Changes to projects - if you deleted a project on 23rd August, you'll see it's back again. If you created a project on 23rd August, you will have lost it.

Changes to training data - training data created on 23rd August will be lost

Changes to IBM Watson API keys - if you stored an API key on 23rd August, that will be lost. (The actual API key on IBM Cloud will be unaffected - the credentials just will have been lost from Machine Learning for Kids).

Note: Data relating to users is stored separately and so will be unaffected by this.

Why does this mean sound projects are lost?

My first two attempts to restore from the backup were unsuccessful - each time, the restored databases ran for less than an hour before failing in a similar way.

I don't know why this is happening, but I have a suspicion that the soundtraining table getting so large was a contributor.
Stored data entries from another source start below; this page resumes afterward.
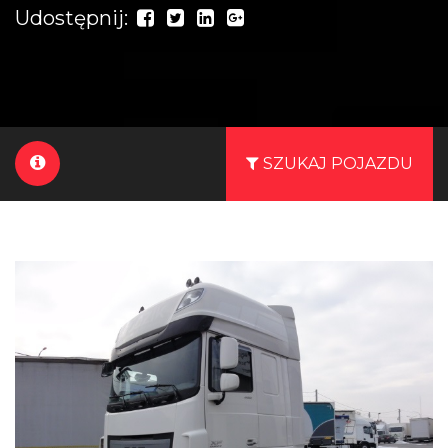
Udostępnij:
SZUKAJ POJAZDU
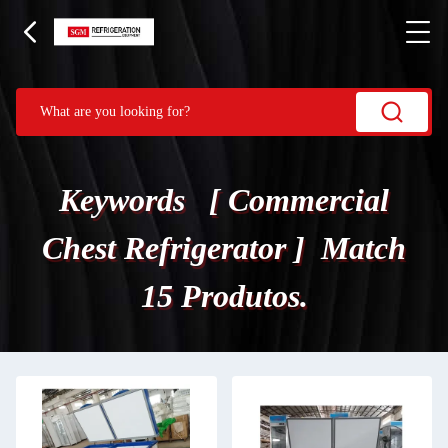
Keywords [ Commercial
Chest Refrigerator ] Match
15 Produtos.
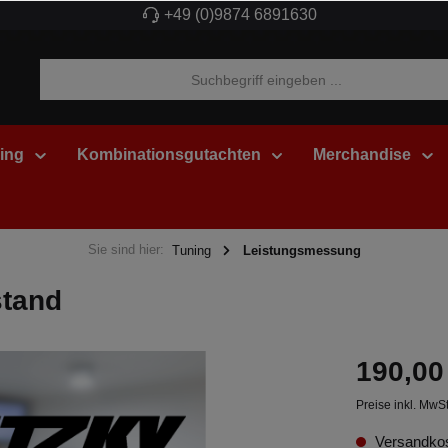
+49 (0)9874 6891630
ing
Kombinationsgutachten
Merchandise
Sie sind hier:
Tuning
Leistungsmessung
stand
190,00
Preise inkl. MwS
Versandkos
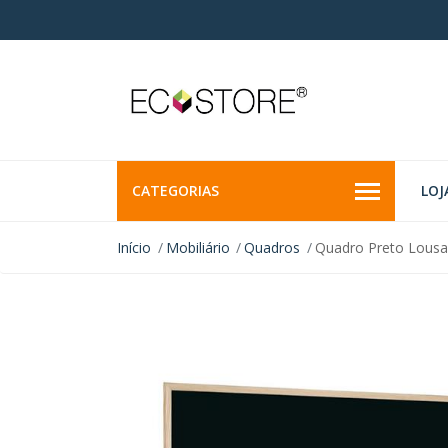
CATEGORIAS
LOJ
Início
Mobiliário
Quadros
Quadro Preto Lousan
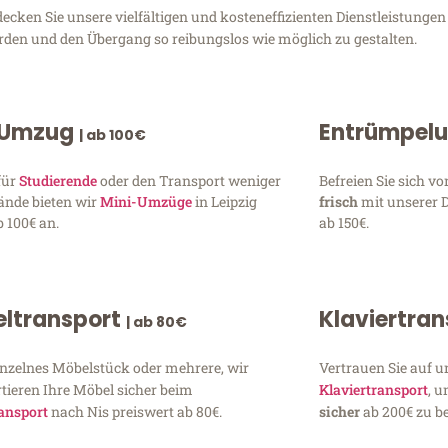
ken Sie unsere vielfältigen und kosteneffizienten Dienstleistungen 
erden und den Übergang so reibungslos wie möglich zu gestalten.
 Umzug
Entrümpel
| ab 100€
für
Studierende
oder den Transport weniger
Befreien Sie sich 
ände bieten wir
Mini-Umzüge
in Leipzig
frisch
mit unserer 
 100€ an.
ab 150€.
ltransport
Klaviertra
| ab 80€
inzelnes Möbelstück oder mehrere, wir
Vertrauen Sie auf u
tieren Ihre Möbel sicher beim
Klaviertransport
, 
ansport
nach Nis preiswert ab 80€.
sicher
ab 200€ zu be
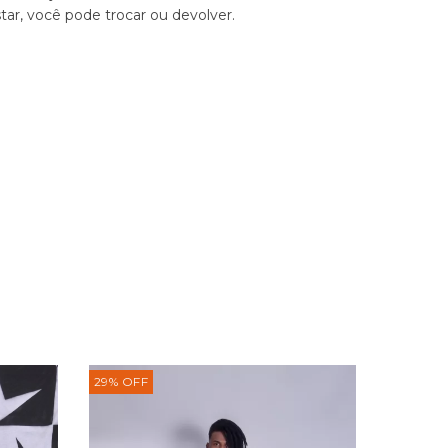
tar, você pode trocar ou devolver.
29
%
OFF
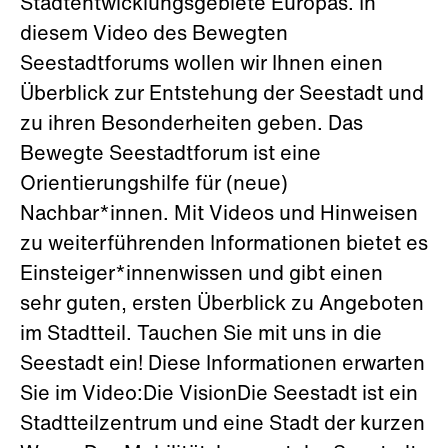
Stadtentwicklungsgebiete Europas. In
diesem Video des Bewegten
Seestadtforums wollen wir Ihnen einen
Überblick zur Entstehung der Seestadt und
zu ihren Besonderheiten geben. Das
Bewegte Seestadtforum ist eine
Orientierungshilfe für (neue)
Nachbar*innen. Mit Videos und Hinweisen
zu weiterführenden Informationen bietet es
Einsteiger*innenwissen und gibt einen
sehr guten, ersten Überblick zu Angeboten
im Stadtteil. Tauchen Sie mit uns in die
Seestadt ein! Diese Informationen erwarten
Sie im Video:Die VisionDie Seestadt ist ein
Stadtteilzentrum und eine Stadt der kurzen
This was something I had identified as a problem earlier this week but my fix wasn't ready.

For my third attempt to restore from the backup, I excluded the soundtraining table from the restore. So far, the database has remained available, which reinforces the idea that it might have been the culprit.

In conjunction with restoring the database, I've deployed the fix I had been working on that reduces the load on the soundtraining table. That should prevent the table getting so large in future.
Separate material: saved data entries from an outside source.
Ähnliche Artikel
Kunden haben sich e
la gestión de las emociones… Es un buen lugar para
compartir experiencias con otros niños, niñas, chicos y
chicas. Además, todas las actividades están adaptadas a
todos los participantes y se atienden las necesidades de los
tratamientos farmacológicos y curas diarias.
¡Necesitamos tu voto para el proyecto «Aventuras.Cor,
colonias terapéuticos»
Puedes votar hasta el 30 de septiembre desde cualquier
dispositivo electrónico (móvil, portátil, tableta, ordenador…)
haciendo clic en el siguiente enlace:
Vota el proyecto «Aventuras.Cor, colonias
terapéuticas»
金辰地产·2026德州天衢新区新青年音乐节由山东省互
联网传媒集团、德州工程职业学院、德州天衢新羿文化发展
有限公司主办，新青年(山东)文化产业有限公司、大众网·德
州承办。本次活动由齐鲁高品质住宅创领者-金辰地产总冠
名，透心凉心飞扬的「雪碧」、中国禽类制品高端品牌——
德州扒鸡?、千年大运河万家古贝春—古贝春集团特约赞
My intention was to migrate the existing data to the new store when I deployed that fix. After two failed attempts to restore the backup with the sound training data, I've decided to abandon that for now so that I can get the rest of the site working again. This means I've reluctantly had to lose all sound projects created before 24th Aug 2019.

I will continue trying to retrieve the sound project data from the backup and will restore those projects if I can.

dalelane commented 5 years ago

I have not been able to restore the old DB so am now abandoning the attempt. The restored backup is now the main site DB going forwards. :-(

andreeas26 commented 5 years ago

Hi! Training does not work for sound projects. Not even the speech to text Extensions from Scratch. Do you think night be the same issue?

dalelane commented 5 years ago

@andreeas26 When did you create the project?

andreeas26 commented 5 years ago

Today. We've tried with multiple students accounts. When refreshing the train page the model disappears.

dalelane commented 5 years ago

Refreshing the training page needing you to retrain the model is normal and expected. Are there any other issues?

andreeas26 commented 5 years ago

It did not happend with other types of projects. Also the speech to text extension do not work. It does not recognize anything I say.

andreeas26 commented 5 years ago

When I have time I will try again and see if I can give you more details.

dalelane commented 5 years ago

If there is a Scratch project that isn't working, I'd be happy to investigate if you send me a copy of the Scratch project file.